Publix and many Kroger divisions focus on shopper experience and have good prices, not great, and utilize unique promotional vehicles to drive trial but mostly cater to middle and upper middle-class shoppers. Target is known for its fashion and the food and beverage brands they select often fall in to this category. Costco wants a specific value to cost but they can provide huge volume to more affluent but value conscious consumers.

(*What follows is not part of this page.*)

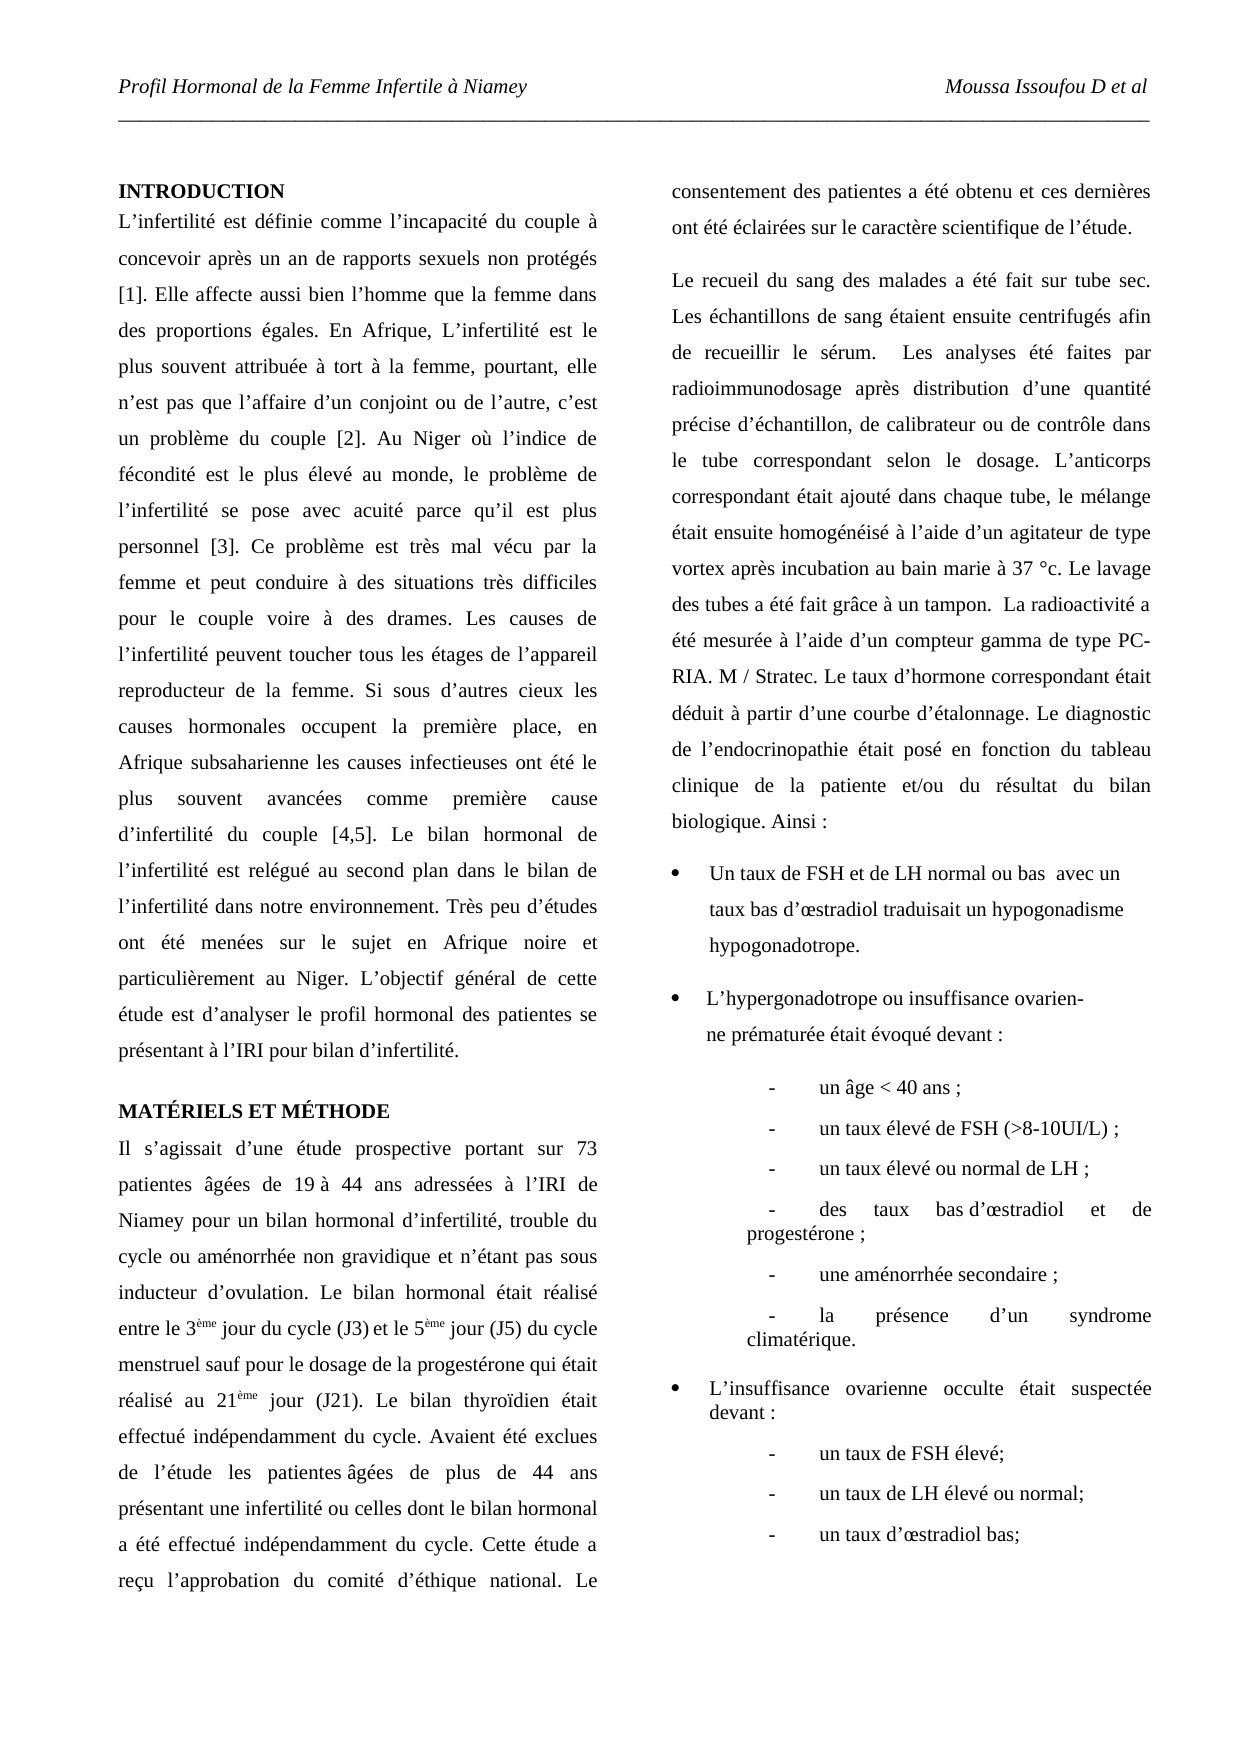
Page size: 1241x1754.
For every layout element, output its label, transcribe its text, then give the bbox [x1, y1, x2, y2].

On average, the majority of shoppers are price sensitive, so almost every retailer is trying to cater to them in some way. Look to see where are the retailer is placing their bets; what consumers are they targeting? Match up that intel with your consumer foundations uncovered in the cross functional meeting we discussed above. Would they expect to find you in Club, Natural, Online, Grocery, Mass or discount retailers? Understand these pieces and how they flow together (in market and in your balance sheet) and you can drive your products to the right channels and customers and have much more meaningful sales meeting with buyers (share that you do this exercise!) when you have a plan and a reason for being there. It shows you know the business, your product, and what buyers most want to hear; you understand your consumers. Because if you don’t, who will?

This exercise or ‘culture’ if you will, tends to drive extraordinary performance because you have a legit strategy that is matching consumers with customers to your brand. It also builds in, what I like to call “brand self-awareness”. It forces patience and thoughtfulness at a time when running at 1000 mph is the natural behavior. Executing this balance will help you raise more money at better valuations and on better terms, keep your consumers happy and repeat purchasing, keep your teams extra sharp and aligned and will allow you to operate a profitable business faster and with less mistakes.

So, pause, learn, understand, adjust, and implement – good luck out there!